One of the first observations on human tumours concerns the number and the morphology of chromosomes that can become extremely anomalous (thickening of cromatine, translocations, etc. ). This, for example, is studied in chronic mieloid leukaemia CML whose Philadelphia chromosome is a chimerical gene).

Page 1190:

…When the exact basis of this remarkable tropism is clarified, we will have acquired an exhaustive knowledge of the processes that are in control of growth and differentiation in the lymphopoietic and ematopoietic tissues.

The careful reading of the two texts highlights how obscure the description of genetics is currently: there are thousands of “ifs” which never, ever amount to a “yes”. Furthermore, there is nothing concrete in the discussions concerning possible future results.

The excerpts reported in footnote 31 are sufficiently descriptive of the smokescreen of genetics, and clarify once and for all its illusions. They demonstrate that it can be dealt with only as a debate but certainly not at a scientific level and therefore is to be discarded. It is depressing to notice, however, that all of society and worse, the individual citizen must suffer tremendously because of an endless entanglement of so many “ifs, perhaps, could, and would”.

If we refuse the validity of the current oncological perspectives, it is legitimate to ask how we are supposed to perceive the successes obtained by both official and alternative medicine. It is in fact true that almost every day, we hear from many sources that cures have taken place with this or that therapy.

At this point it is necessary to clarify that, if we admit to the possibility of improvements and cures, then logically it is not admissible to attribute them to this or that treatment that is more or less official.

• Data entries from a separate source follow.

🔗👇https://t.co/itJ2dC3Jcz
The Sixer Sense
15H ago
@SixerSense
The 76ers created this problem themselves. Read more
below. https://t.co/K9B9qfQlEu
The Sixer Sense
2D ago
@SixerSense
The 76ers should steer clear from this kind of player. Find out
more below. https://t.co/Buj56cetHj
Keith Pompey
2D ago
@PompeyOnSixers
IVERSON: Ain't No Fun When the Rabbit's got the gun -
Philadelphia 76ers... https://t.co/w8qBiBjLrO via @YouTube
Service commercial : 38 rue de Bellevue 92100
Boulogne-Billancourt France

This is because, given that the majority of the components at play in the “object tumour” cannot be specified, then conditions that decisively establish the goodness of therapies cannot subsist. (32)

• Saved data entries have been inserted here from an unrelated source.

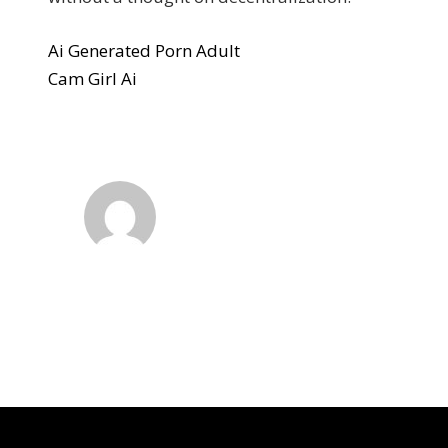
Ai Generated Porn Adult
Cam Girl Ai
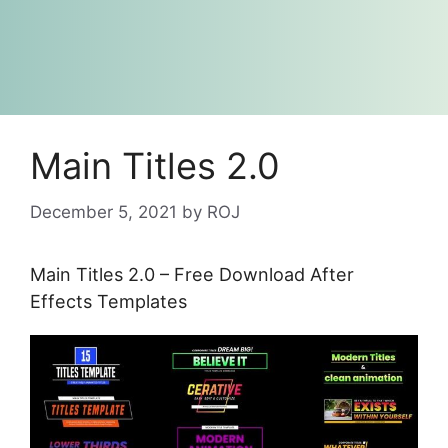
Main Titles 2.0
December 5, 2021
by
ROJ
Main Titles 2.0 – Free Download After
Effects Templates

Paradoxically, the possible positive effect of any therapeutic system could stem from unknown and unforeseen elements which, in turn, could be influenced or determined somehow by any of the aforementioned therapeutic systems.

In other words, we could be in the situation where all therapies, including those of official medicine, would rightfully have the right to magnify their point of view, although the real reason for their success is unknown for any of them. In this case, even the most accurate and rigorous experimentation would take on a fictional character rather than that of true correspondence with reality. It is for this reason that, at this point, we have to accept that oncology as we know it is dead. Nothing can be done, therefore, other than looking beyond it and moving forward.